The recommended next step is to understand the concept of "Moment Mean Diameters". d50 (median) and d32 (Sauter mean) are actually special cases of the general formula for the moment mean diameter: $$D[p, q] = \left( \frac{\sum d_i^p}{\sum d_i^q} \right)^{1/(p-q)}$$. d32 corresponds to p=3, q=2. The "number mean diameter," which is different from d10 (the 10% passing diameter by volume), corresponds to p=1, q=0. Mastering this formula allows you to understand all mean diameter definitions uniformly, preventing confusion when encountering different mean diameters in literature.
If you want to deepen your mathematical understanding, strive to fluently move between the relationship of the Probability Density Function (PDF) and the Cumulative Distribution Function (CDF) using both graphs and equations. Differentiating the cumulative distribution curve Q(d) plotted by this tool gives you the probability density function q(d). The PDF for the Rosin-Rammler distribution is $$q(d) = \frac{n}{d'} \left( \frac{d}{d'} \right)^{n-1} \exp\left[-\left(\frac{d}{d'}\right)^n\right]$$. Considering how the peak (mode) of the PDF graph shifts relative to the d50 position sharpens your sense for distribution asymmetry.

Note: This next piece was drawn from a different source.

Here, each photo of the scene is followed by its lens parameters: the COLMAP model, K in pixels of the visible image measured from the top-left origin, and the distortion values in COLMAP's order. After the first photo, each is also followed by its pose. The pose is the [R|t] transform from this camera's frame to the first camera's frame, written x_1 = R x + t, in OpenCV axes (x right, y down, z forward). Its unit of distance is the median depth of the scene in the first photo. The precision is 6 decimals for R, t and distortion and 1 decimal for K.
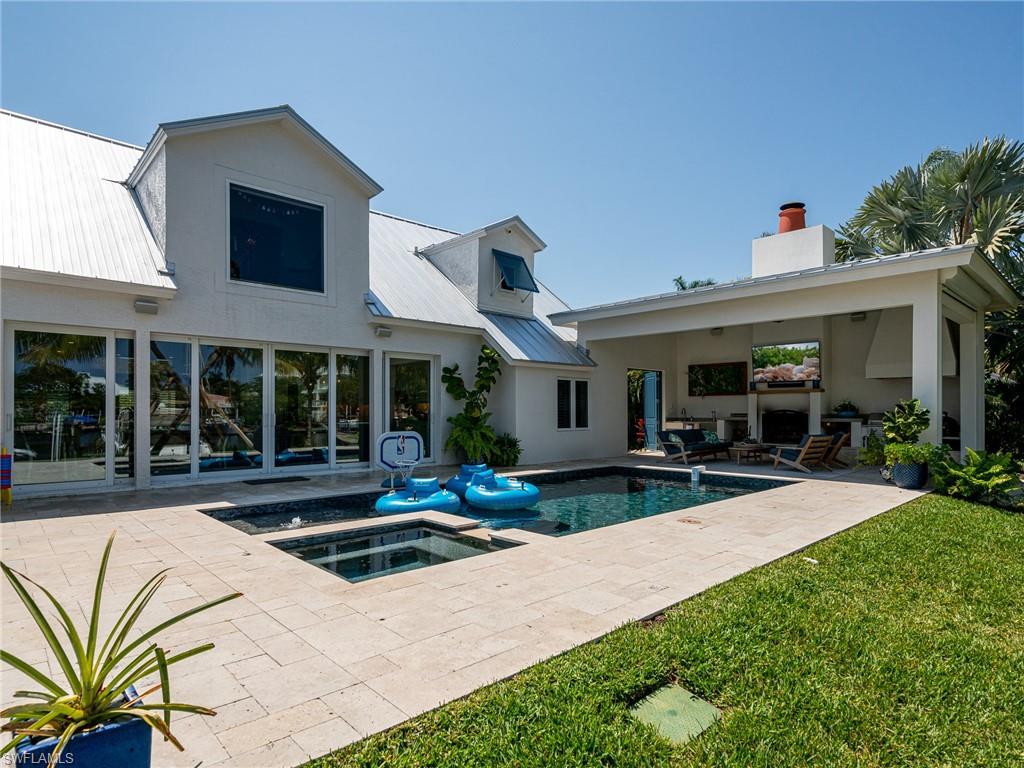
lens RADIAL K [[562.0, 0, 515.2], [0, 562.0, 412.0], [0, 0, 1]] dist [-0.023330, -0.000339]
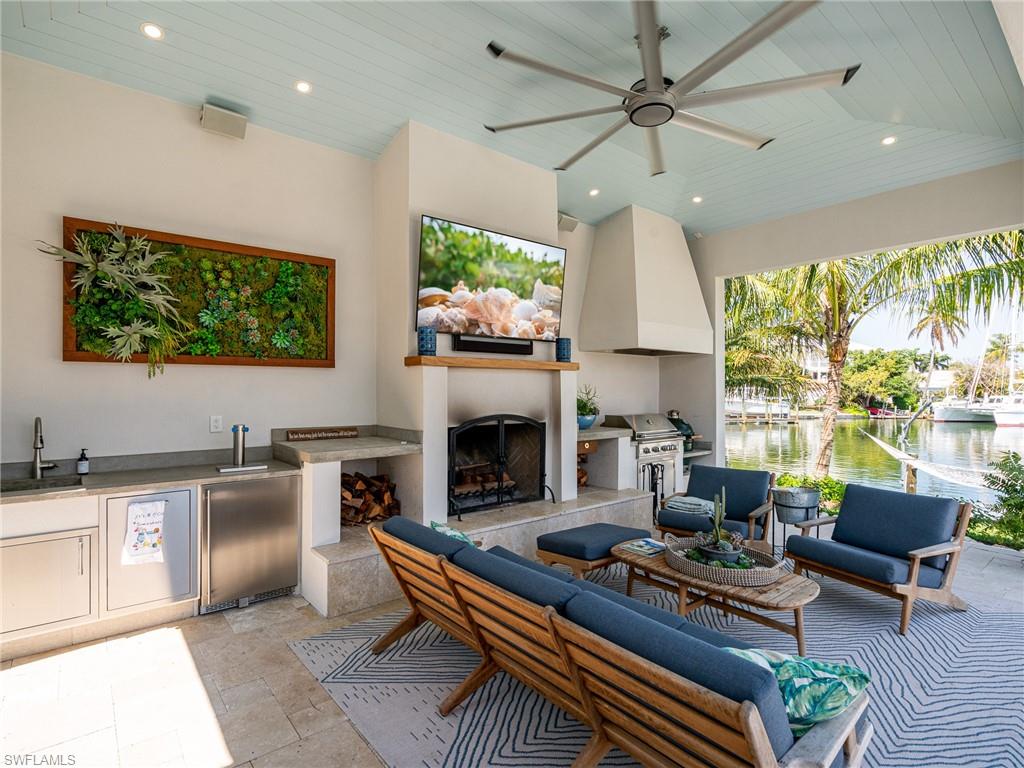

For a topic directly relevant to practical work, I strongly recommend learning the principles and limitations of particle size measurement methods. Laser diffraction, dynamic light scattering, image analysis... each method outputs a "diameter" with a different definition (e.g., diffraction gives a volume-equivalent diameter). Simply comparing data from different instruments is risky. Use this tool to generate various distributions and conduct a thought experiment: "If I measured this powder distribution with instruments based on different principles, how would the reported d50 change?" This leads to a fundamental understanding of measurement technology.